- REQUEST A:
In the marathon post, list every point the author says the comparison of the two training cycles and races will examine.

- SELECTED EXCERPT:
Content starts
Now that I have run two (2) whole marathons, I am a qualified marathon expert. Or at least, somewhat knowledgeable. Okay, I am still an idiot who doesn’t know anything. But now that I have run two marathons, I can at least compare them. Unfortunately, I can’t tell you how to run an Olympic qualifying marathon. Also, if you’re looking to run an Olympic qualifying marathon, you are very much on the wrong blog.
In this post, I’m going to take a close look at the two 26.2-mile races I’ve run in my very short life as a marathon runner: the 2018 TCS NYC Marathon and the 2019 Novo Nordisk New Jersey Marathon. I’m kind of a numbers nerd, and I thought this could be a fun way of comparing the two training cycles and races – examining what I did better, what I could still do better, and how luck and life circumstances played a role. Let’s have some fun! Or maybe it’ll just be me who has fun!
Content ends
- PROVIDED MATERIAL:
Content starts
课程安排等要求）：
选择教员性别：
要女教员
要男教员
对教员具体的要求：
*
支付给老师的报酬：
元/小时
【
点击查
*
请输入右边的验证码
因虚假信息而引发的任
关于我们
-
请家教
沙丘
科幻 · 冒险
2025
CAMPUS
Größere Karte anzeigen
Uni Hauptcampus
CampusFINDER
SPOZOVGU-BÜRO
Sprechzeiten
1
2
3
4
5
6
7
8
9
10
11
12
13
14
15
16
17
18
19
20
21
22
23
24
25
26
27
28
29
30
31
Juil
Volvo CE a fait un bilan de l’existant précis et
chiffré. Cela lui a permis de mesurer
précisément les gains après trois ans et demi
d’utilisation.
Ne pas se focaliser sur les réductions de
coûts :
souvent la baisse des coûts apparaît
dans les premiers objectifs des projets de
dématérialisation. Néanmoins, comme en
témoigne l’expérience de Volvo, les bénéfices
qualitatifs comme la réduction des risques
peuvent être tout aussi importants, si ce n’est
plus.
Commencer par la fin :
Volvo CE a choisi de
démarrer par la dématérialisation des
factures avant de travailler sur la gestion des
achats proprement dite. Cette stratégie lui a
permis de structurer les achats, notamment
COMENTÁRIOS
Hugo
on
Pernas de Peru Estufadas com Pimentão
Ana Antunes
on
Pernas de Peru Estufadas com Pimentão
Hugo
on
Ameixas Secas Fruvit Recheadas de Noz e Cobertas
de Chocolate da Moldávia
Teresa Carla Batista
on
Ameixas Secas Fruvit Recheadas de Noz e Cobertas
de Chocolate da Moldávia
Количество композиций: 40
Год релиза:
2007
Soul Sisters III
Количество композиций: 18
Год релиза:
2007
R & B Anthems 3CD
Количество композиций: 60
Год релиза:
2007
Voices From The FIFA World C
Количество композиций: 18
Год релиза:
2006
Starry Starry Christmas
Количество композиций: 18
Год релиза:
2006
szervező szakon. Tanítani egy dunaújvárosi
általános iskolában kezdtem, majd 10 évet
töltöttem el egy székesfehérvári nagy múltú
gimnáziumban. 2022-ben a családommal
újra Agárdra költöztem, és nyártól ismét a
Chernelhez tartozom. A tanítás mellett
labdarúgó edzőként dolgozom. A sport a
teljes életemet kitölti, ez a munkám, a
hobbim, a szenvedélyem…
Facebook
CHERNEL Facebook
Content ends
- REQUEST B:
Lay out the records as a Markdown table with the columns Line and Content. Start at the first line of the records and continue up to and including the line with "témoigne l’expérience de Volvo, les bénéfices". Number each row and leave out blank lines.

- SOLUTION A:
- "what I did better"
- "what I could still do better"
- "how luck and life circumstances played a role"

- SOLUTION B:
| Line | Content |
|---|---|
| 1 | 课程安排等要求）： |
| 2 | 选择教员性别： |
| 3 | 要女教员 |
| 4 | 要男教员 |
| 5 | 对教员具体的要求： |
| 6 | * |
| 7 | 支付给老师的报酬： |
| 8 | 元/小时 |
| 9 | 【 |
| 10 | 点击查 |
| 11 | * |
| 12 | 请输入右边的验证码 |
| 13 | 因虚假信息而引发的任 |
| 14 | 关于我们 |
| 15 | - |
| 16 | 请家教 |
| 17 | 沙丘 |
| 18 | 科幻 · 冒险 |
| 19 | 2025 |
| 20 | CAMPUS |
| 21 | Größere Karte anzeigen |
| 22 | Uni Hauptcampus |
| 23 | CampusFINDER |
| 24 | SPOZOVGU-BÜRO |
| 25 | Sprechzeiten |
| 26 | 1 |
| 27 | 2 |
| 28 | 3 |
| 29 | 4 |
| 30 | 5 |
| 31 | 6 |
| 32 | 7 |
| 33 | 8 |
| 34 | 9 |
| 35 | 10 |
| 36 | 11 |
| 37 | 12 |
| 38 | 13 |
| 39 | 14 |
| 40 | 15 |
| 41 | 16 |
| 42 | 17 |
| 43 | 18 |
| 44 | 19 |
| 45 | 20 |
| 46 | 21 |
| 47 | 22 |
| 48 | 23 |
| 49 | 24 |
| 50 | 25 |
| 51 | 26 |
| 52 | 27 |
| 53 | 28 |
| 54 | 29 |
| 55 | 30 |
| 56 | 31 |
| 57 | Juil |
| 58 | Volvo CE a fait un bilan de l’existant précis et |
| 59 | chiffré. Cela lui a permis de mesurer |
| 60 | précisément les gains après trois ans et demi |
| 61 | d’utilisation. |
| 62 | Ne pas se focaliser sur les réductions de |
| 63 | coûts : |
| 64 | souvent la baisse des coûts apparaît |
| 65 | dans les premiers objectifs des projets de |
| 66 | dématérialisation. Néanmoins, comme en |
| 67 | témoigne l’expérience de Volvo, les bénéfices |